Quelle est la différence par rapport à une autre compétition ?
Lors des championnats de France U, il n’y a pas le même enjeu. Le résultat n’est pas pris en compte pour les sélections, d’autant que cette année, il n’y a pas d’ Universiade. Je crois qu’on aborde tous la compétition sans réelle pression, mais il y en a toujours un peu. En tant que compétiteur, on souhaite gagner et non faire de la figuration.
On ne dit jamais non à un titre. Ce rendez-vous permet de travailler tous les aspects de la compétition, de la tactique au mental, en passant par le physique et la technique. C’est en quelque sorte un examen blanc. De plus, la bonne ambiance qui y règne, nous fait toujours passer des moments très agréables.
Comment s’organisent tes journées-type, entre études et escrime ?

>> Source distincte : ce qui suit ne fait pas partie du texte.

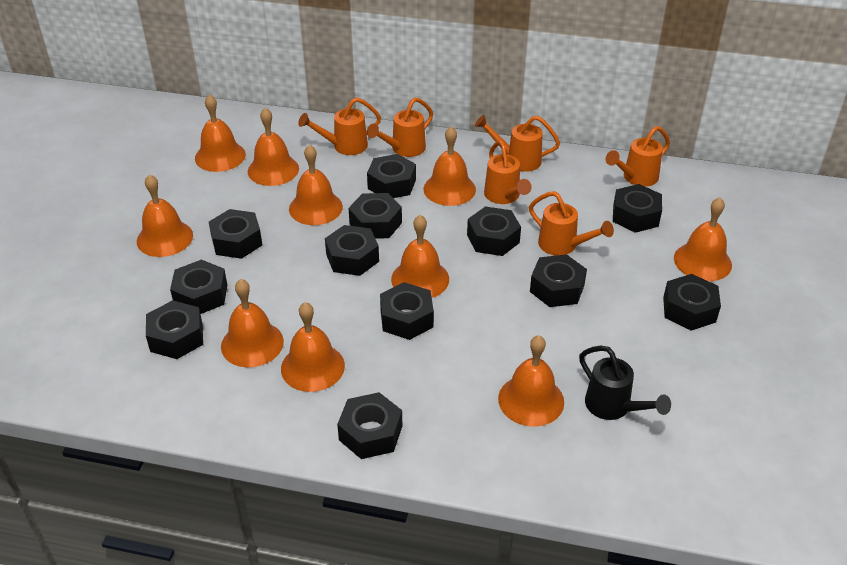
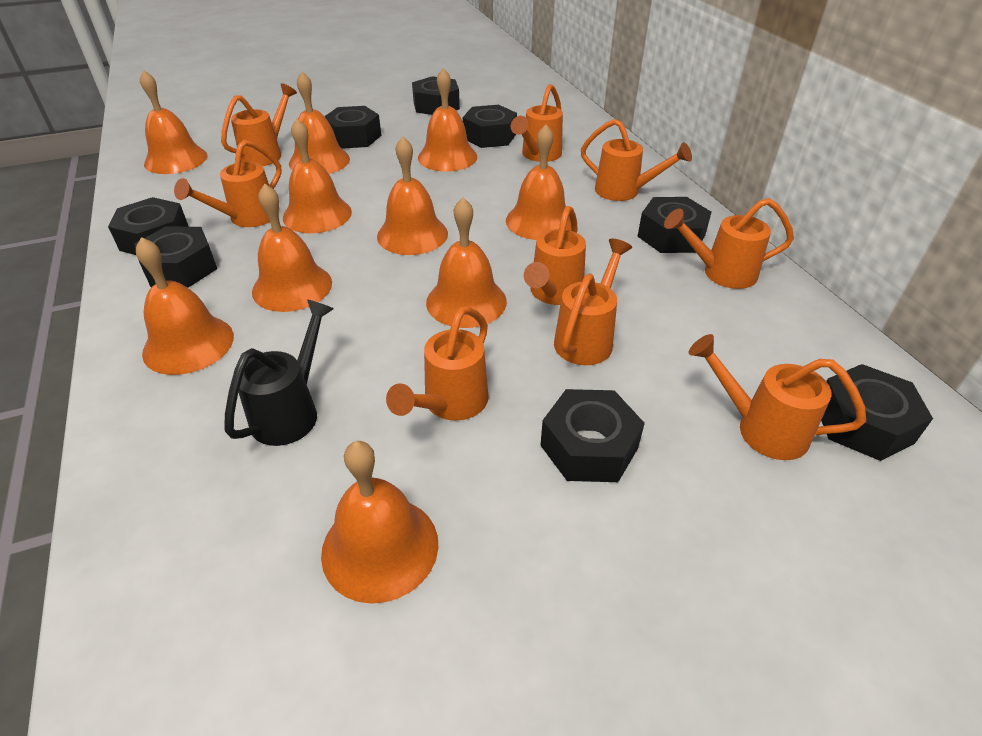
black nut: [146,300,203,359] [170,260,227,314] [209,209,262,259] [325,225,379,276] [337,392,402,459] [348,193,402,239] [367,154,416,198] [380,282,434,340] [467,207,521,256] [530,254,587,307] [613,184,662,233] [663,274,721,331] = 12 -> [108,197,189,255] [135,226,217,288] [324,106,381,149] [412,76,460,115] [463,105,517,148] [540,389,645,482] [637,197,712,253] [821,364,933,461] = 8
orange watering can: [298,97,381,155] [367,97,433,157] [475,115,560,172] [484,140,532,204] [529,191,614,256] [606,126,670,187] = 6 -> [174,140,282,227] [221,83,297,166] [386,306,489,421] [511,84,563,162] [524,206,586,305] [554,239,632,365] [581,119,692,201] [664,198,794,289] [688,334,866,460] = 9

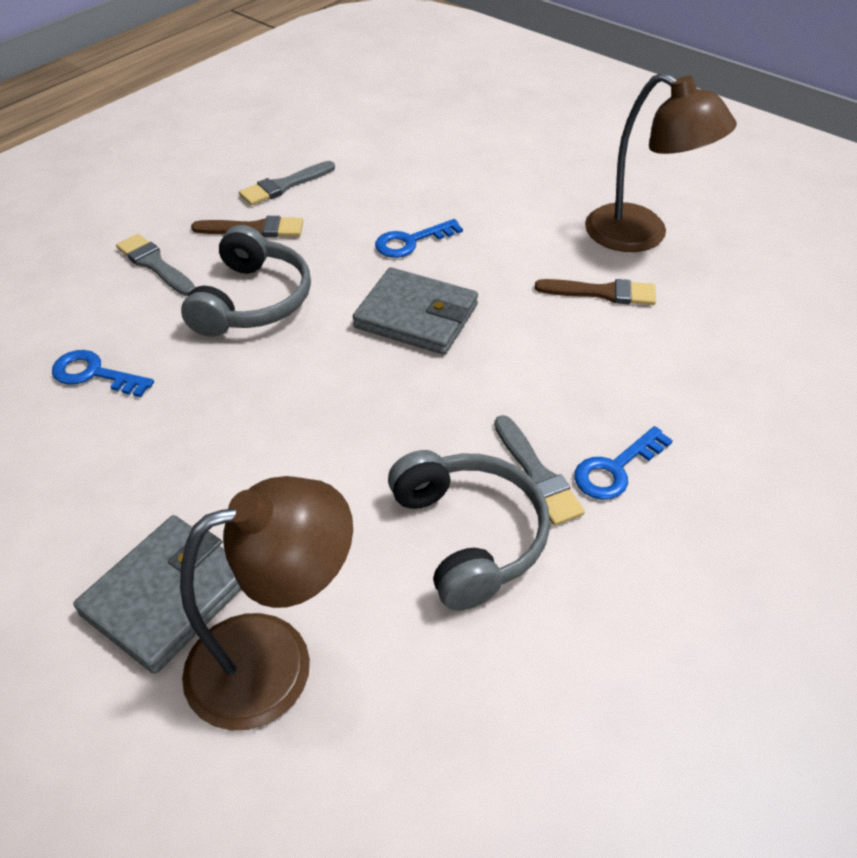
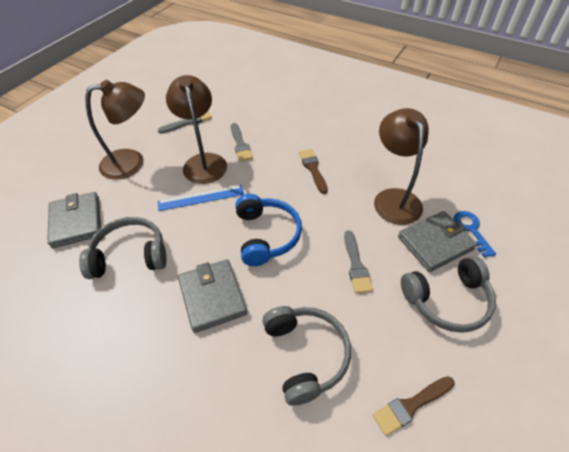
blue headphones: none = 0 -> [235,194,302,266] = 1
blue key: [52,350,154,397] [375,219,463,258] [574,426,673,500] = 3 -> [454,211,496,257] = 1
blue ruler: none = 0 -> [158,185,244,211] = 1
brown lamp: [180,476,353,730] [585,73,737,252] = 2 -> [85,80,145,180] [166,75,227,184] [374,108,429,225] = 3
grey headphones: [181,225,311,337] [388,450,550,611] = 2 -> [79,217,167,279] [262,306,351,406] [401,256,496,333] = 3
grey wallet: [73,515,241,674] [353,267,478,355] = 2 -> [47,192,101,248] [178,259,247,333] [398,211,477,272] = 3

Étudiante en 2e année à l’EFAP, je n’ai cours que l’après-midi à partir de 13h. Mes matinées sont donc consacrées aux entraînements individualisés ou aux soins si nécessaire. Ensuite, je saute dans le métro pour rejoindre les salles de cours de l’EFAP Paris. Puis, je regagne l’INSEP en fin d’après-midi pour les entraînements collectifs : séances d’assauts, musculation ou préparation physique générale. Le soir, je me fixe un temps de travail pour rattraper le dernier cours de la journée que j’ai manqué pour l’entraînement.

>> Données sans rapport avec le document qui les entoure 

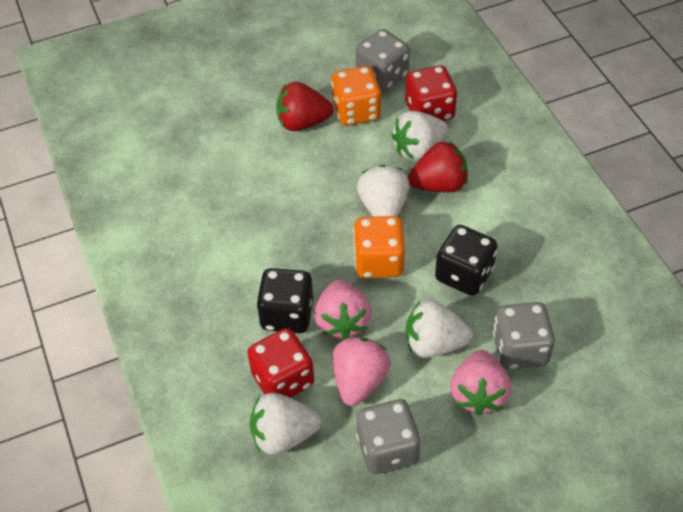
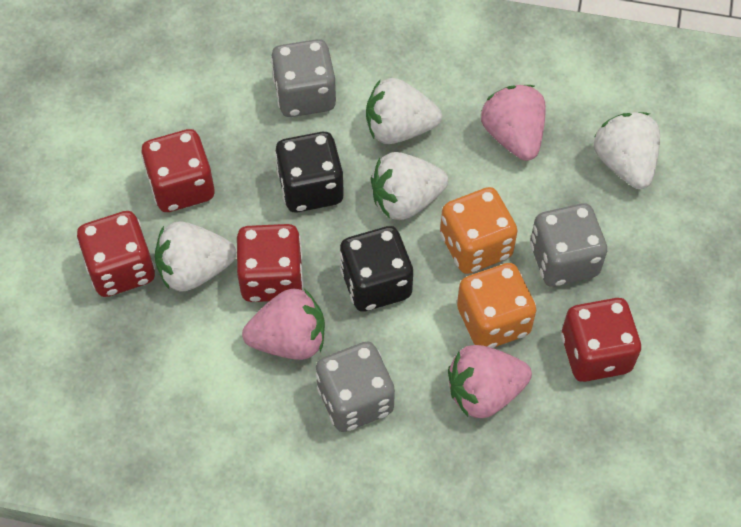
red dice: [247,328,314,398] [405,65,457,121] = 2 -> [77,211,155,297] [141,129,214,212] [237,224,303,302] [561,298,642,382] = 4
red strawberry: [276,82,334,131] [408,141,468,192] = 2 -> none = 0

Qu’est ce qui te passionne dans les études que tu poursuis ?
À l’EFAP, on apprend tous les métiers de la communication : la publicité, les relations presse, le journalisme, la communication d’entreprise, l’événementiel... Ce sont des métiers où il faut être dynamique, réactif et créatif. Il y a de nouvelles choses à créer tous les jours, on peut se fixer des objectifs. Comme en escrime, on met les choses en oeuvre pour atteindre un but.
Quel souvenir gardes-tu de ta participation à l’Universiade de Belgrade 2009 ?
On m’avait prévenu de l’ampleur de l’événement, mais je ne me rendais pas compte. Ce sont de vrais Jeux Olympiques étudiants. Tout est calqué sur les JO : le village, le restaurant, les lieux de compétitions accessibles par des navettes. Mais ce qui m’a plu c’est de rencontrer différents athlètes, avec chacun un projet professionnel et sportif.
Certains déjà champions , d’autres en devenir. J’ai pu voir différentes compétitions et me rendre compte de la préparation, de la concentration à travers différents sports. Echanger avec eux, où les observer m’a beaucoup appris pour la suite de ma carrière. J’espère revivre cela à Shenzhen, l’année prochaine.